Recenzja zbiorcza baz pod cienie.


1 NYX kolor biały 01
2 Art Deco
3 Benefit
4 Dior
5 Eyeshawdow Primer Sephora 

nazwy spisane z opakowań próbek



1 Na początku brała mnie biała gorączka na myśl, że mam jej użyć. Idealna plastyczność. Nie trzyma długo cieni, max 10 godzin. Jest bardzo wydajna. Zależy jak dużo się nałoży na oczy bazy, to potem widoczny efekt przebijającej się bazy.

2 Źle się nakładała, brak całkowitej plastyczności. Kolor brązowy z lekkim brokatem. Utrzymała cienie w stanie idealnym, praktycznie przez cały wieczór. Konsystencja była zbita, przez co mniej wydajna. 

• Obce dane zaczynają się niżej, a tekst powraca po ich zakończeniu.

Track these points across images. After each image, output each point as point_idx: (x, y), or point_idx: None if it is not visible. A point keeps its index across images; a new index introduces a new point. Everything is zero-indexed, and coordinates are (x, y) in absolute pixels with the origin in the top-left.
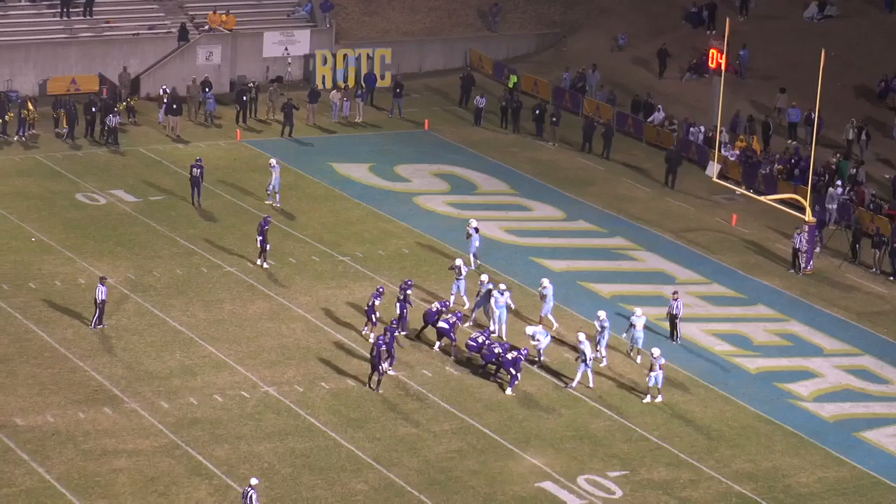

3 Trochę mi się zeschła, ale nałożyłam ją na powieki i szału zbyt bardzo nie ma. Przyjemnie się rozprowadzała palcem po powiece. Gdzie jej się zebrało więcej, tam dłużej się trzymał cień. Kolor beżowy. Konsystencja raczej pół stała pół płynna. 

4 Nałożyłam bazę rano i zmyłam późnym wieczorem, wytrzymała łzy, przecieranie oczu tylko przez jeden dzień. Cena troszeczkę odstraszająca. Konsystencja idealna dla mnie, czyli stałą. Kolor erce. Raczej nie ma zbyt dobrej plastyczności. 

5 Niestety nie przetestowałam jej, bo się zepsuła. Z konsystencji płynnej mazi, coś jak krem zrobiła się plastelina. Po prostu wyschła.


Poprosiłam w Sephorze o kolejną próbkę, ale niestety dopatrzyłam i dostałam tą do „cieni na co dzień”, poprzednia była bardziej do sypkich brokatów. 



To chyba strzał w dziesiątkę. Baza po nałożeniu jest nie widoczna, ale niestety nie utrzymuje do końca dnia cieni. Plastyczna, łatwa w nałożeniu. Nie jest lepka. Kolor kości słoniowej.